Collection entries:
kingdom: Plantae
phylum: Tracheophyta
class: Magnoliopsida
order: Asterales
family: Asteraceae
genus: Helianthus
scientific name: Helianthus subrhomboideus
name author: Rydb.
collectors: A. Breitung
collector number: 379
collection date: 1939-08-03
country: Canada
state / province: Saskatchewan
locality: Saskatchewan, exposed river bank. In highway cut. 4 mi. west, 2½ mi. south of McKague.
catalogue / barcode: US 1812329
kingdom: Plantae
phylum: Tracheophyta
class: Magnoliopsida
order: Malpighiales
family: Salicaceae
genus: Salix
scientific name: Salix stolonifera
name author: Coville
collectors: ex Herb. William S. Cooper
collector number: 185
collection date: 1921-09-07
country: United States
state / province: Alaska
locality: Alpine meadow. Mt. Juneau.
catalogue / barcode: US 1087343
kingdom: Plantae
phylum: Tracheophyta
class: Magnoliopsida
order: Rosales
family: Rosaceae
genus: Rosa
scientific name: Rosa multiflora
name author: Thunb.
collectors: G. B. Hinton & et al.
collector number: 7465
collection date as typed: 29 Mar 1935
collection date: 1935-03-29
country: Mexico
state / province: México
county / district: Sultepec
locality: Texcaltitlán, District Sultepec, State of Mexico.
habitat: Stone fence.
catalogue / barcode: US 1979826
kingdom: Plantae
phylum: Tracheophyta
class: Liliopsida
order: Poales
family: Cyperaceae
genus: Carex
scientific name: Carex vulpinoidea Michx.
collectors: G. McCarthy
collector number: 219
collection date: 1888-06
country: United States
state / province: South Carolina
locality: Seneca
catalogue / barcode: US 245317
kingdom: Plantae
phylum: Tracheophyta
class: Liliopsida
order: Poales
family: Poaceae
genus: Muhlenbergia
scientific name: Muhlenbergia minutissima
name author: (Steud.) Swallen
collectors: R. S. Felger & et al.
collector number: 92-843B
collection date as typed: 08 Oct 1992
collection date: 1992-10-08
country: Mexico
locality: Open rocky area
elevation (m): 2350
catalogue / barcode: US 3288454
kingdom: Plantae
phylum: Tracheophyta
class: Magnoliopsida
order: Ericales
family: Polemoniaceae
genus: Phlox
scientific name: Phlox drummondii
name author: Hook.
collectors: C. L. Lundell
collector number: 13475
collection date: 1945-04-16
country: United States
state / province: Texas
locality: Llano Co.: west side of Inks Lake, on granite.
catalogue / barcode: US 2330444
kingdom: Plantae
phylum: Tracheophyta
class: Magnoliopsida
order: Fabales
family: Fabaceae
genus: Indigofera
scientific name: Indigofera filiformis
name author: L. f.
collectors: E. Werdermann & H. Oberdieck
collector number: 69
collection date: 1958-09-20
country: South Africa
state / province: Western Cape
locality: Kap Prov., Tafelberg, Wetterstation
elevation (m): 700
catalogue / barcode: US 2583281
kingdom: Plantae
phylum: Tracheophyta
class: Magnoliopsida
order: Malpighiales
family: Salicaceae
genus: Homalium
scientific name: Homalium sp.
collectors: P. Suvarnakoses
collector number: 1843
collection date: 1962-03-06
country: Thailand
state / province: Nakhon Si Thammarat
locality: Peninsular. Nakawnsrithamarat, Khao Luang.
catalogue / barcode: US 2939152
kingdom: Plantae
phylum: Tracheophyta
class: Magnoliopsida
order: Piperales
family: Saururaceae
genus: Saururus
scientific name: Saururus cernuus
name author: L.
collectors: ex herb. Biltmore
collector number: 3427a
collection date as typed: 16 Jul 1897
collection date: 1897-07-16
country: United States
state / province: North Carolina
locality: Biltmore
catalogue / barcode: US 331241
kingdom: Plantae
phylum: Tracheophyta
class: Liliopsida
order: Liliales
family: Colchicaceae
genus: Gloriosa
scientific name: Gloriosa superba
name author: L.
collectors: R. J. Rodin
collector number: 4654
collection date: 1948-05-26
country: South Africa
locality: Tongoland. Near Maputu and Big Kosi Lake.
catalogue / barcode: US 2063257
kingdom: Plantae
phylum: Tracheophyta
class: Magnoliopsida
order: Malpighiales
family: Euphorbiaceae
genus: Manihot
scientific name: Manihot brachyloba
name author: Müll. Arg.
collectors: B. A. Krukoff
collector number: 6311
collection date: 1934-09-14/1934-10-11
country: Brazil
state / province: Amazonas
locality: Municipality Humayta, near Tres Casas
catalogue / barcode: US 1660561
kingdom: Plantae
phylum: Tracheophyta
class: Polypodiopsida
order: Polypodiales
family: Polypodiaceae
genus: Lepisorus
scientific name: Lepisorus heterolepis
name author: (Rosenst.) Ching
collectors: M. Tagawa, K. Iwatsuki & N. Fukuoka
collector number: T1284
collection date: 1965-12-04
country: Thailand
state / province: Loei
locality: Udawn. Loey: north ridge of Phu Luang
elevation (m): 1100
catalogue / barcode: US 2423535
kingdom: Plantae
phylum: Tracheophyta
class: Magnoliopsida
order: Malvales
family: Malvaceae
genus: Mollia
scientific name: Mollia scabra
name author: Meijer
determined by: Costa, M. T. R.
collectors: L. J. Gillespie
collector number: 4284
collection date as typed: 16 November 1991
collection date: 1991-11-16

= Requirement =
Return every line of the material above word for word, leaving nothing out and changing nothing.

= Result =
kingdom: Plantae
phylum: Tracheophyta
class: Magnoliopsida
order: Asterales
family: Asteraceae
genus: Helianthus
scientific name: Helianthus subrhomboideus
name author: Rydb.
collectors: A. Breitung
collector number: 379
collection date: 1939-08-03
country: Canada
state / province: Saskatchewan
locality: Saskatchewan, exposed river bank. In highway cut. 4 mi. west, 2½ mi. south of McKague.
catalogue / barcode: US 1812329
kingdom: Plantae
phylum: Tracheophyta
class: Magnoliopsida
order: Malpighiales
family: Salicaceae
genus: Salix
scientific name: Salix stolonifera
name author: Coville
collectors: ex Herb. William S. Cooper
collector number: 185
collection date: 1921-09-07
country: United States
state / province: Alaska
locality: Alpine meadow. Mt. Juneau.
catalogue / barcode: US 1087343
kingdom: Plantae
phylum: Tracheophyta
class: Magnoliopsida
order: Rosales
family: Rosaceae
genus: Rosa
scientific name: Rosa multiflora
name author: Thunb.
collectors: G. B. Hinton & et al.
collector number: 7465
collection date as typed: 29 Mar 1935
collection date: 1935-03-29
country: Mexico
state / province: México
county / district: Sultepec
locality: Texcaltitlán, District Sultepec, State of Mexico.
habitat: Stone fence.
catalogue / barcode: US 1979826
kingdom: Plantae
phylum: Tracheophyta
class: Liliopsida
order: Poales
family: Cyperaceae
genus: Carex
scientific name: Carex vulpinoidea Michx.
collectors: G. McCarthy
collector number: 219
collection date: 1888-06
country: United States
state / province: South Carolina
locality: Seneca
catalogue / barcode: US 245317
kingdom: Plantae
phylum: Tracheophyta
class: Liliopsida
order: Poales
family: Poaceae
genus: Muhlenbergia
scientific name: Muhlenbergia minutissima
name author: (Steud.) Swallen
collectors: R. S. Felger & et al.
collector number: 92-843B
collection date as typed: 08 Oct 1992
collection date: 1992-10-08
country: Mexico
locality: Open rocky area
elevation (m): 2350
catalogue / barcode: US 3288454
kingdom: Plantae
phylum: Tracheophyta
class: Magnoliopsida
order: Ericales
family: Polemoniaceae
genus: Phlox
scientific name: Phlox drummondii
name author: Hook.
collectors: C. L. Lundell
collector number: 13475
collection date: 1945-04-16
country: United States
state / province: Texas
locality: Llano Co.: west side of Inks Lake, on granite.
catalogue / barcode: US 2330444
kingdom: Plantae
phylum: Tracheophyta
class: Magnoliopsida
order: Fabales
family: Fabaceae
genus: Indigofera
scientific name: Indigofera filiformis
name author: L. f.
collectors: E. Werdermann & H. Oberdieck
collector number: 69
collection date: 1958-09-20
country: South Africa
state / province: Western Cape
locality: Kap Prov., Tafelberg, Wetterstation
elevation (m): 700
catalogue / barcode: US 2583281
kingdom: Plantae
phylum: Tracheophyta
class: Magnoliopsida
order: Malpighiales
family: Salicaceae
genus: Homalium
scientific name: Homalium sp.
collectors: P. Suvarnakoses
collector number: 1843
collection date: 1962-03-06
country: Thailand
state / province: Nakhon Si Thammarat
locality: Peninsular. Nakawnsrithamarat, Khao Luang.
catalogue / barcode: US 2939152
kingdom: Plantae
phylum: Tracheophyta
class: Magnoliopsida
order: Piperales
family: Saururaceae
genus: Saururus
scientific name: Saururus cernuus
name author: L.
collectors: ex herb. Biltmore
collector number: 3427a
collection date as typed: 16 Jul 1897
collection date: 1897-07-16
country: United States
state / province: North Carolina
locality: Biltmore
catalogue / barcode: US 331241
kingdom: Plantae
phylum: Tracheophyta
class: Liliopsida
order: Liliales
family: Colchicaceae
genus: Gloriosa
scientific name: Gloriosa superba
name author: L.
collectors: R. J. Rodin
collector number: 4654
collection date: 1948-05-26
country: South Africa
locality: Tongoland. Near Maputu and Big Kosi Lake.
catalogue / barcode: US 2063257
kingdom: Plantae
phylum: Tracheophyta
class: Magnoliopsida
order: Malpighiales
family: Euphorbiaceae
genus: Manihot
scientific name: Manihot brachyloba
name author: Müll. Arg.
collectors: B. A. Krukoff
collector number: 6311
collection date: 1934-09-14/1934-10-11
country: Brazil
state / province: Amazonas
locality: Municipality Humayta, near Tres Casas
catalogue / barcode: US 1660561
kingdom: Plantae
phylum: Tracheophyta
class: Polypodiopsida
order: Polypodiales
family: Polypodiaceae
genus: Lepisorus
scientific name: Lepisorus heterolepis
name author: (Rosenst.) Ching
collectors: M. Tagawa, K. Iwatsuki & N. Fukuoka
collector number: T1284
collection date: 1965-12-04
country: Thailand
state / province: Loei
locality: Udawn. Loey: north ridge of Phu Luang
elevation (m): 1100
catalogue / barcode: US 2423535
kingdom: Plantae
phylum: Tracheophyta
class: Magnoliopsida
order: Malvales
family: Malvaceae
genus: Mollia
scientific name: Mollia scabra
name author: Meijer
determined by: Costa, M. T. R.
collectors: L. J. Gillespie
collector number: 4284
collection date as typed: 16 November 1991
collection date: 1991-11-16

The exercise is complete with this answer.